- **PROBLEM REQUIREMENTS**
Find the line containing "index tip: (181, 76)" in the listing below. Repeat it exactly, along with each following line up to and including the one containing "thumb tip: (233, 154)".

# # # #

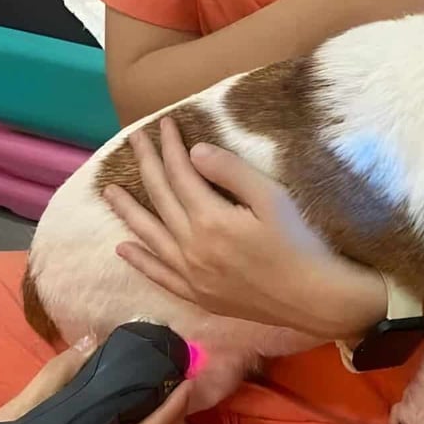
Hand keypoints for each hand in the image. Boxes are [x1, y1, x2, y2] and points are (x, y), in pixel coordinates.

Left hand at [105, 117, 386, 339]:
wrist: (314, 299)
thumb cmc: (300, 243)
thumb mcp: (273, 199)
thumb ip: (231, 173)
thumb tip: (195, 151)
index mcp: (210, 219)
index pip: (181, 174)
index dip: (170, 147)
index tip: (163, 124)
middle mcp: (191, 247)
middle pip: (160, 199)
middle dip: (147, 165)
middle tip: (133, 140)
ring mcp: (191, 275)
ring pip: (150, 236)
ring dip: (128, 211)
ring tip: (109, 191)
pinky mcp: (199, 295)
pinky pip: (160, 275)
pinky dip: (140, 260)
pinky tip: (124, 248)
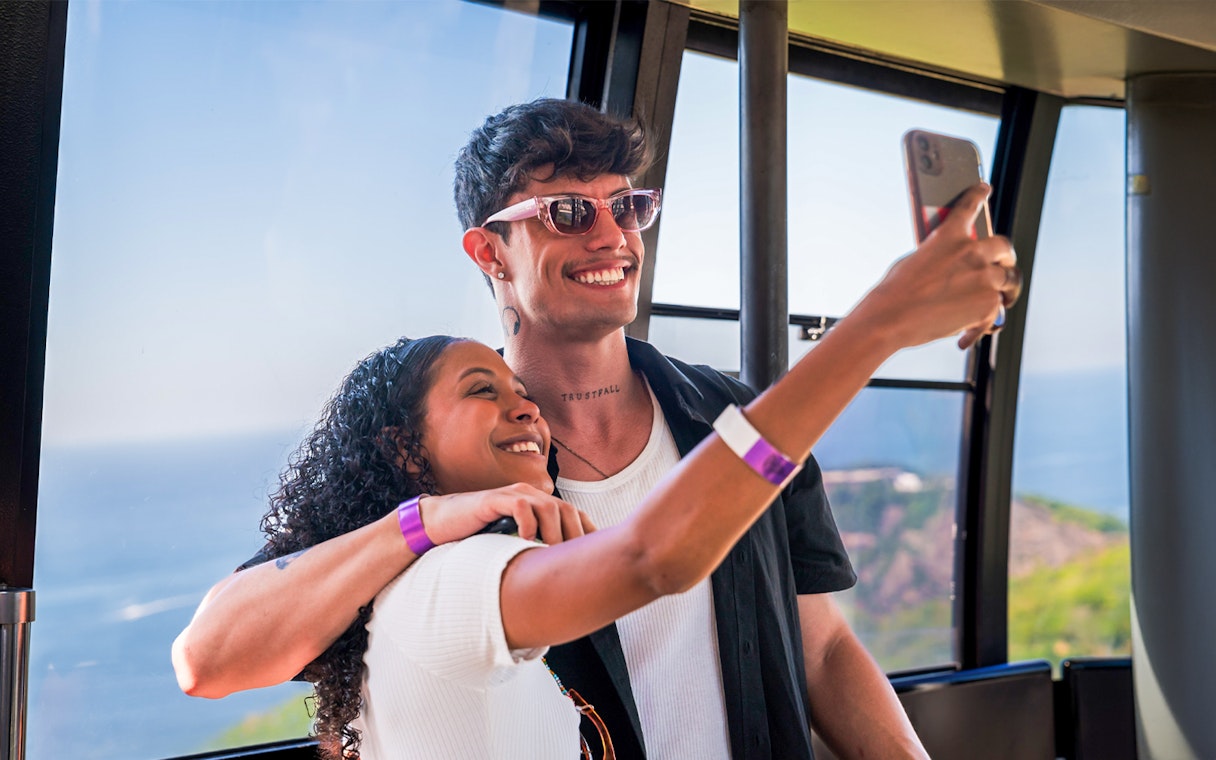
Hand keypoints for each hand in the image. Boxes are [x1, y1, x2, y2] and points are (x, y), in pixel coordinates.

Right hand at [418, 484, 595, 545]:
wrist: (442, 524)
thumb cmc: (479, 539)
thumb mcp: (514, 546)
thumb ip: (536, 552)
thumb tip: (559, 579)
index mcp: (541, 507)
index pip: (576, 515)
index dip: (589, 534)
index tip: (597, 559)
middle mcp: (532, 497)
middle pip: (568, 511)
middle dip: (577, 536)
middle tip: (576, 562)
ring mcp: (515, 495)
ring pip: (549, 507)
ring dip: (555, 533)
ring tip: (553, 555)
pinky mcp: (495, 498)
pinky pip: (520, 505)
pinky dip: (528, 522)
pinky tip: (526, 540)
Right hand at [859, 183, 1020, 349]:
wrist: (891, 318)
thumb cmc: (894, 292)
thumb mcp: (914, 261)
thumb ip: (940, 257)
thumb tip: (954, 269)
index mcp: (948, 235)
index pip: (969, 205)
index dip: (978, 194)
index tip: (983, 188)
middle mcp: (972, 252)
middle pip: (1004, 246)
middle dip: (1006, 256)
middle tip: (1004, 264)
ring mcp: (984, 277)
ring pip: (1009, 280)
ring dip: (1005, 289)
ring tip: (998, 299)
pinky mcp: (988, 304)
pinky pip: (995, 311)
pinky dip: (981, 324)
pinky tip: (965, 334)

# # # #

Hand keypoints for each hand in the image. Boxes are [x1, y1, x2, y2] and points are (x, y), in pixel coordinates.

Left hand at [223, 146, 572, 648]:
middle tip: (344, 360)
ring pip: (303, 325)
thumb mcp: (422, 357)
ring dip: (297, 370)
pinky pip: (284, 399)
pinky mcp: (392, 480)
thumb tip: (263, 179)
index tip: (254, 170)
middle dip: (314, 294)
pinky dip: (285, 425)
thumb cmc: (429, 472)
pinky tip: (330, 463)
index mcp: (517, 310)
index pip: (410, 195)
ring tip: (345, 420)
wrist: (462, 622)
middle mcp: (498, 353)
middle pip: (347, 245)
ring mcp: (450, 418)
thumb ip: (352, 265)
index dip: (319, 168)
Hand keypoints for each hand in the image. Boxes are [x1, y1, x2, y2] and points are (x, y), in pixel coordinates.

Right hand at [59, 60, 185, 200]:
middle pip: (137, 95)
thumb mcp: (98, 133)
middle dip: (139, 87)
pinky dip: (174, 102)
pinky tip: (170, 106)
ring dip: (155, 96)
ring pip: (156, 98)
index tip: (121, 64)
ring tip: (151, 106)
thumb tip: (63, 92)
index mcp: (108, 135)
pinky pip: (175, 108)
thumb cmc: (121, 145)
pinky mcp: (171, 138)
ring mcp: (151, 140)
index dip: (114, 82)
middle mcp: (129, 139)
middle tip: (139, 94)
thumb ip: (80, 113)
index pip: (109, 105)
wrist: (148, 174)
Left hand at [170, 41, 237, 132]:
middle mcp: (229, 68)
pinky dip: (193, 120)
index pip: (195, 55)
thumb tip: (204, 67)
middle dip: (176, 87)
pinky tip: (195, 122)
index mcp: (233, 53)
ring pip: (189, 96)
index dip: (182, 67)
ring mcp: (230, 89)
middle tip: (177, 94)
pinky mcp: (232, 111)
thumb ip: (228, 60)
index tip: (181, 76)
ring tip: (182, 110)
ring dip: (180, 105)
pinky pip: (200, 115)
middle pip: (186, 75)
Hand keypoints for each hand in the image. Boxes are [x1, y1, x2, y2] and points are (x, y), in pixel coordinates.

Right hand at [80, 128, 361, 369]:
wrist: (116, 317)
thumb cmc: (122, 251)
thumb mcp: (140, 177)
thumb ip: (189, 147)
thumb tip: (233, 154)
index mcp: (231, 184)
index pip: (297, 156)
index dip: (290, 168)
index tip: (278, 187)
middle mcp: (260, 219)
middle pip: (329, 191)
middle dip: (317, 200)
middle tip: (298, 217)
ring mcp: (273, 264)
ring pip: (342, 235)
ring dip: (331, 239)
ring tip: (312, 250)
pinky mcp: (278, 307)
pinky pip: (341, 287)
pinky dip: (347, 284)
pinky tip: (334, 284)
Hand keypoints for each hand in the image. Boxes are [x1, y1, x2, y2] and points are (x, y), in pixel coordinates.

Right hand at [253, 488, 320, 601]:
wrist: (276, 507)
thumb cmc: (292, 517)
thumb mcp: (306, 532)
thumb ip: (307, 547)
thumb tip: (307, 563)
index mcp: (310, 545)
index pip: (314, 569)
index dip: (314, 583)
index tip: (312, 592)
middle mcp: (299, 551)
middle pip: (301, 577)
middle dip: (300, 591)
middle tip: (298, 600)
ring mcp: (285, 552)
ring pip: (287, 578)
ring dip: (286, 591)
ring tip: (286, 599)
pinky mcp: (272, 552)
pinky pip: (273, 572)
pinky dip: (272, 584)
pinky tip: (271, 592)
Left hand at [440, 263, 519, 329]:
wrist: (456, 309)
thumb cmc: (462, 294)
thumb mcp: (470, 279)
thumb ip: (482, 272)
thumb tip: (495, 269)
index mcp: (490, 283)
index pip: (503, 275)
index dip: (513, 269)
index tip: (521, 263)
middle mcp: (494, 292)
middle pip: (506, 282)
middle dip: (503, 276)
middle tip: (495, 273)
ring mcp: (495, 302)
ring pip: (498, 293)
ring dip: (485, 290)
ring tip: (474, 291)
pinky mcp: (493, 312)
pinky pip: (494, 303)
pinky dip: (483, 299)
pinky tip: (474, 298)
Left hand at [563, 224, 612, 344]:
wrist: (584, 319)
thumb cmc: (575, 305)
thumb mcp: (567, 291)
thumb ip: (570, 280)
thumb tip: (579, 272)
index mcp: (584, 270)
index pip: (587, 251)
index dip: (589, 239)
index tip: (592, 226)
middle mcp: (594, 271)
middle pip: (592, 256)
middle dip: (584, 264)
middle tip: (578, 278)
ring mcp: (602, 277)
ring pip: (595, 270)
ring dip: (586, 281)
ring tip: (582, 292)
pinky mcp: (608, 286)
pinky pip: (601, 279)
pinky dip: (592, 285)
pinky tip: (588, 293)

# # # #

- **YOUR SOLUTION**
index tip: (181, 76)
ring tip: (182, 110)
ring dip: (180, 105)
pinky pip: (200, 115)
middle pip: (186, 75)
Hand keypoints for each hand in the image. Boxes are [x1, y1, x2, y2] and points are (x, y), in pixel coordinates.

Right hand at [80, 128, 361, 369]:
wrist: (116, 317)
thumb cmc: (122, 251)
thumb mcp: (140, 177)
thumb ip: (189, 147)
thumb tip: (233, 154)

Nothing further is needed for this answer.